[Извлечённые данные]

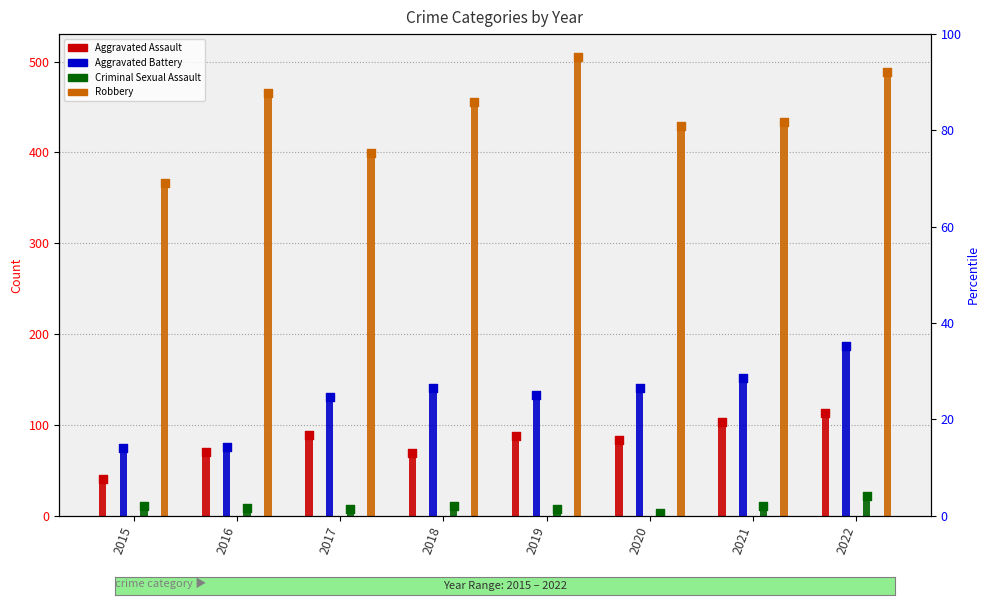

Which series has the largest Y range (max minus min)?

Robbery (marker)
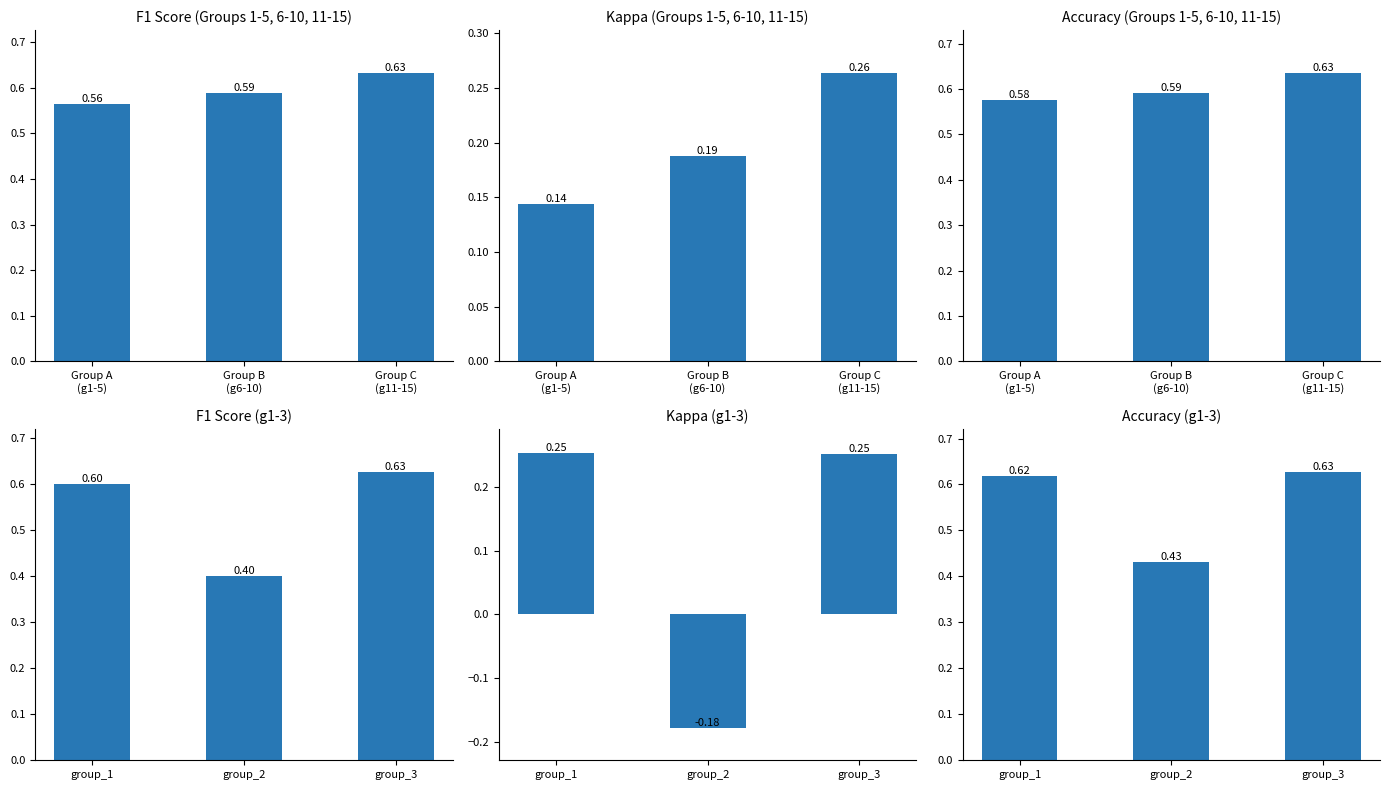

How many groups of bars are there?

3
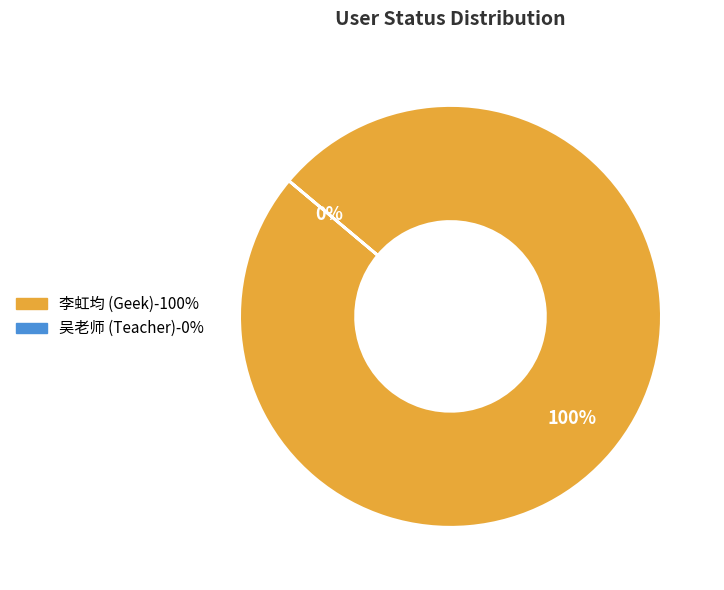

True or false: 吴老师 (Teacher) accounts for 0% of the total.

True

[Инструкции]
Соберите все строки, в которых встречается слово «True». Регистр букв учитывается.

[Результат выполнения]
True or false: 吴老师 (Teacher) accounts for 0% of the total.
True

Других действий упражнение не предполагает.